··· DATASET EXTRACT

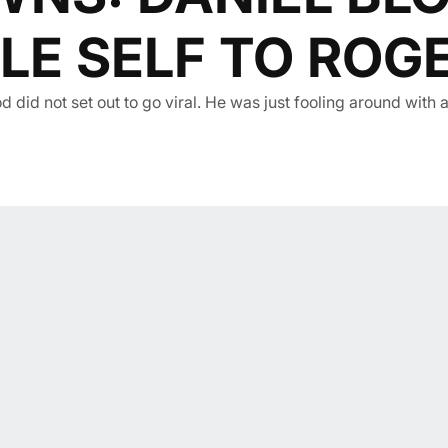
LE SELF TO ROGE
d did not set out to go viral. He was just fooling around with 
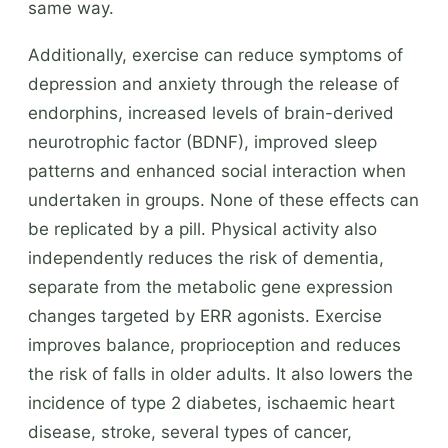
same way.
Additionally, exercise can reduce symptoms of
depression and anxiety through the release of
endorphins, increased levels of brain-derived
neurotrophic factor (BDNF), improved sleep
patterns and enhanced social interaction when
undertaken in groups. None of these effects can
be replicated by a pill. Physical activity also
independently reduces the risk of dementia,
separate from the metabolic gene expression
changes targeted by ERR agonists. Exercise
improves balance, proprioception and reduces
the risk of falls in older adults. It also lowers the
incidence of type 2 diabetes, ischaemic heart
disease, stroke, several types of cancer,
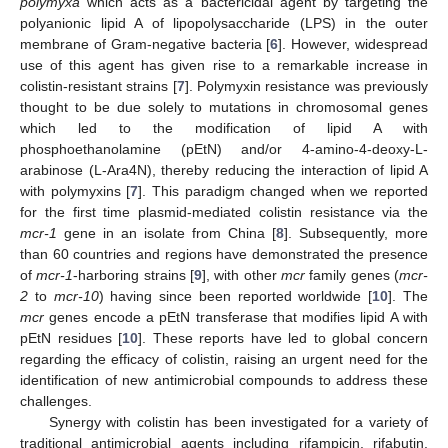
polymyxa
which acts as a bactericidal agent by targeting the
polyanionic lipid A of lipopolysaccharide (LPS) in the outer
membrane of Gram-negative bacteria [
6
]. However, widespread
use of this agent has given rise to a remarkable increase in
colistin-resistant strains [
7
]. Polymyxin resistance was previously
thought to be due solely to mutations in chromosomal genes
which led to the modification of lipid A with
phosphoethanolamine (pEtN) and/or 4-amino-4-deoxy-L-
arabinose (L-Ara4N), thereby reducing the interaction of lipid A
with polymyxins [
7
]. This paradigm changed when we reported
10. May
11. May
12. May
13. May
14. May
15. May
16. May
17. May
18. May
20. May
21. May
22. May
23. May
24. May
25. May
26. May
27. May
28. May
30. May
31. May
1. Jun
2. Jun
3. Jun
4. Jun
5. Jun
6. Jun
7. Jun
9. Jun
10. Jun
11. Jun
12. Jun
13. Jun
14. Jun
15. Jun
16. Jun
17. Jun
19. Jun
20. Jun
21. Jun
22. Jun
23. Jun
24. Jun
25. Jun
26. Jun
27. Jun
29. Jun
30. Jun
1. Jul
2. Jul
3. Jul
4. Jul
5. Jul
6. Jul
7. Jul
9. Jul
10. Jul
11. Jul
12. Jul
13. Jul
14. Jul
15. Jul
16. Jul
17. Jul
19. Jul
20. Jul
21. Jul
22. Jul
23. Jul
24. Jul
25. Jul
26. Jul
27. Jul
29. Jul
30. Jul
31. Jul
1. Aug
2. Aug
3. Aug
4. Aug
5. Aug
6. Aug
for the first time plasmid-mediated colistin resistance via the
mcr-1
gene in an isolate from China [
8
]. Subsequently, more
than 60 countries and regions have demonstrated the presence
of
mcr-1
-harboring strains [
9
], with other
mcr
family genes (
mcr-
2
to
mcr-10
) having since been reported worldwide [
10
]. The
mcr
genes encode a pEtN transferase that modifies lipid A with
pEtN residues [
10
]. These reports have led to global concern
regarding the efficacy of colistin, raising an urgent need for the
identification of new antimicrobial compounds to address these
challenges.
Synergy with colistin has been investigated for a variety of
traditional antimicrobial agents including rifampicin, rifabutin,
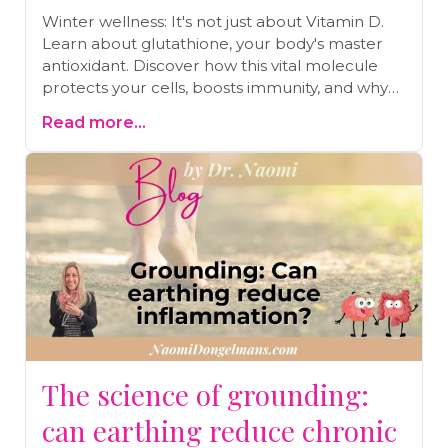
Winter wellness: It's not just about Vitamin D.
Learn about glutathione, your body's master
antioxidant. Discover how this vital molecule
protects your cells, boosts immunity, and why
levels plummet in winter. Discover the
Read more...
surprising connection to paracetamol and how
to naturally increase your glutathione.
The science of grounding:
can earthing reduce chronic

······

- **WHAT THE EXERCISE ASKS**
Would you copy each line of the records that contains "lipid"?

- **OUTPUT FOR THIS TASK**
polyanionic lipid A of lipopolysaccharide (LPS) in the outer
which led to the modification of lipid A with
arabinose (L-Ara4N), thereby reducing the interaction of lipid A
genes encode a pEtN transferase that modifies lipid A with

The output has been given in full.